Filme mineiro, dirigido por Ana Carolina Soares, Estado Itinerante é exemplo vigoroso do completo domínio do específico cinematográfico, das ferramentas que transportam ideias, discursos e interpretações para o interior de um corpo de cinema consistente.
Ana Carolina deposita, junto à equipe do filme, um olhar peculiar a respeito da violência contra a mulher, no Brasil. Peculiar porque assume o risco de inverter as noções associadas a esse fato social, organizando o dado da violência, nem enquanto anomalia, nem enquanto “fenômeno” social, mas como representação intrínseca à existência de tantas mulheres, elemento constituinte da maneira como se relacionam (ou, mais, se protegem) do mundo. A violência aqui está sob a impressão de quem a sofre.

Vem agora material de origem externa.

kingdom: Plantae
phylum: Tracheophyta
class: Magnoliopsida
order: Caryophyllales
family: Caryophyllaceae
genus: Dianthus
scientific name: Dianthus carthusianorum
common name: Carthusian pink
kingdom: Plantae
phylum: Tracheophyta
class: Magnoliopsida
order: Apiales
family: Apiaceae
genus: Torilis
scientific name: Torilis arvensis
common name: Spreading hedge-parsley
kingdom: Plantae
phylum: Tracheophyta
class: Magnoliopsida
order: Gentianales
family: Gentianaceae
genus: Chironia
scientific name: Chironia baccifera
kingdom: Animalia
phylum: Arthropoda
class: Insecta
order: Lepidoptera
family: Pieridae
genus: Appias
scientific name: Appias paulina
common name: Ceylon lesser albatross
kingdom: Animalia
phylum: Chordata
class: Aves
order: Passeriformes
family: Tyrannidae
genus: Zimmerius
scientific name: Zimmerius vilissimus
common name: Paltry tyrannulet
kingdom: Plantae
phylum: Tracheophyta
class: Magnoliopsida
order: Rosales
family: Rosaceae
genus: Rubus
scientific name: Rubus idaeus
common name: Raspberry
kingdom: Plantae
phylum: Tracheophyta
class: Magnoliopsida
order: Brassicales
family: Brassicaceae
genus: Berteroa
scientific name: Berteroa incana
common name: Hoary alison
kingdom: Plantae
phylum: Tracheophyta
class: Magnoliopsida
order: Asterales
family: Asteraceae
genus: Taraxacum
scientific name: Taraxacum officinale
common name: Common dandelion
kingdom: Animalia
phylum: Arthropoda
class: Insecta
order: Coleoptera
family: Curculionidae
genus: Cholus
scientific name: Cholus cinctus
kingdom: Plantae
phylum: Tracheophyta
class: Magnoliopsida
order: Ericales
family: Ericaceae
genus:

Porque, e essa é a premissa fundamental do filme, o maior sintoma da violência contra a mulher, ao menos no Brasil, é o silêncio. Por isso a incomunicabilidade é a chave mestra de Estado Itinerante. Mesmo os homens, agentes principais da violência com a qual a cobradora de ônibus, Vivi, se defronta todos os dias, são apagados da tela, tornam-se vultos. Porque a inferência do filme é a de que o feminicídio responde a um sistema que ultrapassa a individualização da conduta violenta nesse ou naquele homem. Ainda, símbolos de um suposto universo masculino são reorganizados com mulheres ocupando esses espaços. E todos os elementos consolidam, mais uma vez, o silêncio como grande sintoma.
Tomando o silêncio como fundação de sua investigação, a violência em Estado Itinerante surge sempre sob a noção de espectro. Está na voz do jornalista, encapsulada pela janela de uma casa, que descreve estatísticas do feminicidio e as formas mais comuns de consolidação dos crimes dessa natureza; está no som cortante e invasivo das motocicletas guiadas por homens que atravessam abruptamente os enquadramentos de uma sequência que, segundos antes, estabelecera a cumplicidade entre quatro amigas de trabalho; está na impressão de que a protagonista, Vivi, refuga, a todo momento, sua volta pra casa. Ao ponto da câmera então observar Vivi sentada na janela do ônibus, como se sentada à janela de seu quarto.
A escolha de Estado Itinerante por organizar no interior do corpo de Vivi a violência que, de outras formas, se manifesta externamente, cria, por efeito, a partir de sua incomunicabilidade inicial, uma outra noção de comunicabilidade. Noção esta que, mais profunda, responde à carne em tela, sendo para isso, e também por isso, puramente cinematográfica.
Na cena do bar, da longa dança entre Vivi e a personagem negra, travestida, que surge vagarosa por fora do enquadramento, completando o plano, o olhar de cumplicidade lançado por Vivi, e capturado sutilmente pela câmera basta à aproximação. São personagens que, no limite, compartilham experiências de violência comuns e que, como efeito, trazem sim os hematomas físicos, psicológicos e emocionais, mas também a capacidade de reconhecer-se, profundamente, na outra que compartilha dos silêncios, da ruína interior.
Dessa cumplicidade surge uma terceira, que evoca a tentativa de compreensão da personagem por nós que a vemos, ao ponto de seu sufocamento pelo silêncio travar nossa leitura numa agonia incessante. Quando, então subitamente, a personagem começa a rasgar sua própria roupa, desvelando as camadas que a cobrem, arrancando a gola alta que a sufoca, gritando através das impressões que a violência legitimada por estruturas, e perpetrada por variados tipos de homens, arquiva em seus hematomas. A câmera não vai até a personagem. Não precisa. É a força do gesto da personagem que nos puxa.
O trauma, o silêncio e a alteridade são, aqui, dados consecutivos da mesma equação, da mesma organização humana e social de Vivi. Estado Itinerante é exemplo importante do domínio de uma promissora e já muito segura cineasta, sobre suas próprias escolhas e defesas. Estéticas, mas, ao mesmo tempo, narrativas. Particulares, mas, ao mesmo tempo, extremamente urgenciais.